Íamos ao teatro do Sesc Consolação. O palestrante era obscuro: José Miguel Wisnik. Digamos que esse músico e professor da USP era um “pop star”  da TV cultura e Rádio USP. 


O pessoal da faculdade provavelmente ficaria mais entusiasmado se o palestrante fosse um ex-Big Brother qualquer. Contudo, avisar que o convidado para palestrar era aquele senhor que estava sentado ao lado da minha amiga foi o suficiente para transformá-lo numa celebridade instantânea.


Horas depois, nem os canapés e a champanhe falsificada me convenceram a ficar no evento após a palestra do novo ídolo.


No dia seguinte, meus colegas universitários narraram como foi a conversa durante o coquetel. Todos contavam uma intimidade espantosa, cumplicidade até, durante o bate-papo com o astro intelectual.

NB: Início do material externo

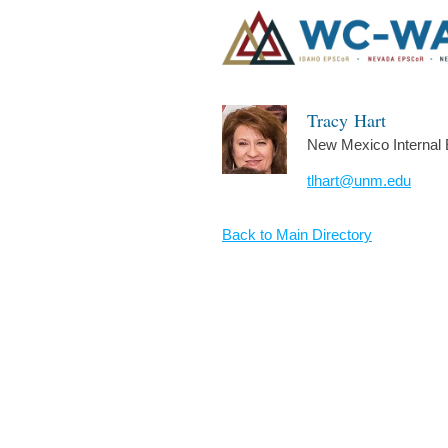
Tracy
Hart
New Mexico Internal 
tlhart@unm.edu
Back to Main Directory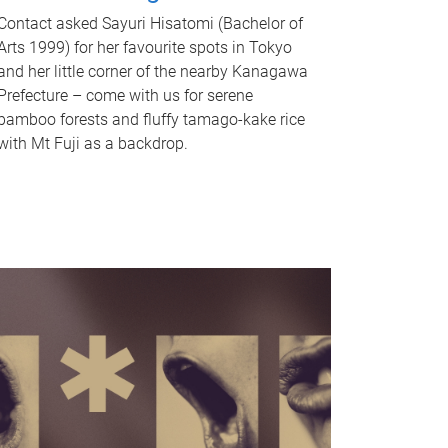
Contact asked Sayuri Hisatomi (Bachelor of
Arts 1999) for her favourite spots in Tokyo
and her little corner of the nearby Kanagawa
Prefecture – come with us for serene
bamboo forests and fluffy tamago-kake rice
with Mt Fuji as a backdrop.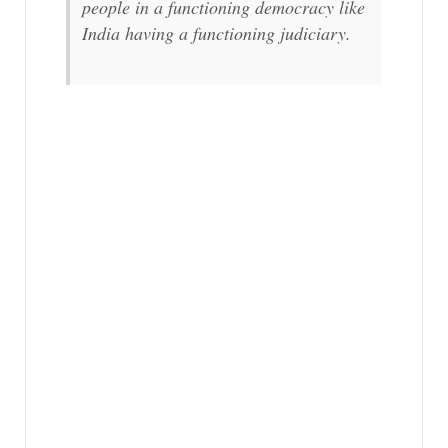
people in a functioning democracy like
India having a functioning judiciary.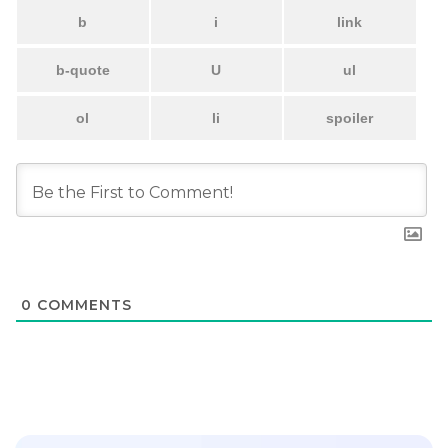
0
COMMENTS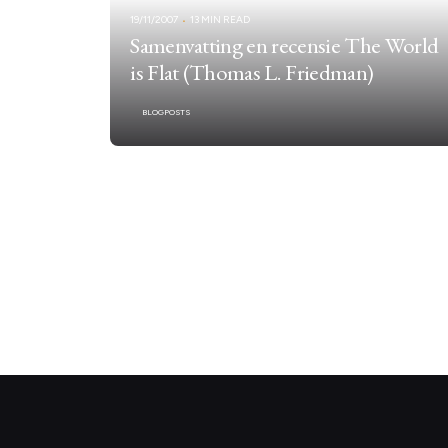
19/11/2007
13 MIN READ
Samenvatting en recensie The World
is Flat (Thomas L. Friedman)
BLOGPOSTS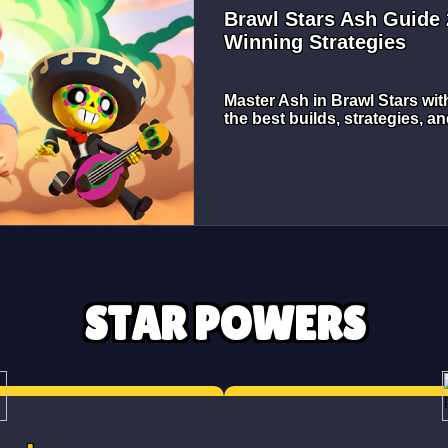
Brawl Stars Ash Guide 
Winning Strategies
Master Ash in Brawl Stars wit
the best builds, strategies, an
STAR POWERS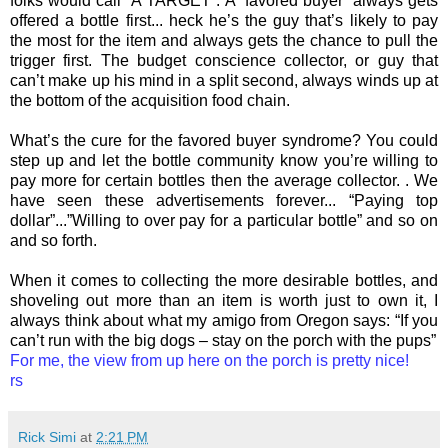
folks would call “A TARGET”. A “favored buyer” always gets
offered a bottle first... heck he’s the guy that’s likely to pay
the most for the item and always gets the chance to pull the
trigger first. The budget conscience collector, or guy that
can’t make up his mind in a split second, always winds up at
the bottom of the acquisition food chain.
What’s the cure for the favored buyer syndrome? You could
step up and let the bottle community know you’re willing to
pay more for certain bottles then the average collector. . We
have seen these advertisements forever... “Paying top
dollar”...”Willing to over pay for a particular bottle” and so on
and so forth.
When it comes to collecting the more desirable bottles, and
shoveling out more than an item is worth just to own it, I
always think about what my amigo from Oregon says: “If you
can’t run with the big dogs – stay on the porch with the pups”
For me, the view from up here on the porch is pretty nice!
rs
Rick Simi
at
2:21 PM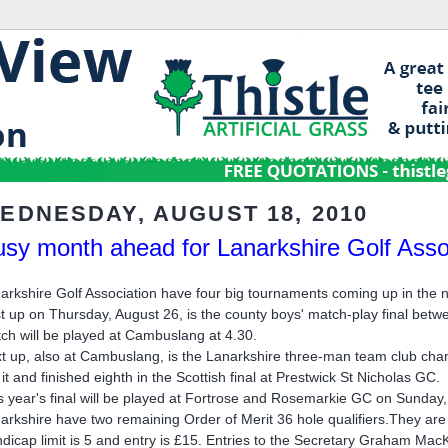
EDNESDAY, AUGUST 18, 2010
sy month ahead for Lanarkshire Golf Asso
arkshire Golf Association have four big tournaments coming up in the 
st up on Thursday, August 26, is the county boys' match-play final bet
ch will be played at Cambuslang at 4.30.
t up, also at Cambuslang, is the Lanarkshire three-man team club cha
 it and finished eighth in the Scottish final at Prestwick St Nicholas GC.
s year's final will be played at Fortrose and Rosemarkie GC on Sunday
arkshire have two remaining Order of Merit 36 hole qualifiers.They a
dicap limit is 5 and entry is £15. Entries to the Secretary Graham M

Naquela noite, José Miguel Wisnik não encontrou seus pares para discutir a sociedade pós-moderna, os rumos da Humanidade ou os pensamentos de algum filósofo, mas foi encurralado por uma gangue de primeiranistas da UNIESP, com os quais foi obrigado a dividir seus conhecimentos.


A conversa deve ter passeado pela nata da resenha de botequim, diferente dos papos-cabeça que deveria ter com seus interlocutores acadêmicos.


Mas José Miguel Wisnik poderia estar procurando exatamente isso. Enfadado de colegas exibindo currículos extensos, carregando pilhas de certificados e títulos, ele só queria ter acesso ao mais puro assunto rasteiro. Portanto, apenas saber quanto foi o jogo do Corinthians, escutar piadas chulas e saber dos palpites do jogo do bicho. E eu tinha certeza: com meus colegas, o professor esteve em boas mãos.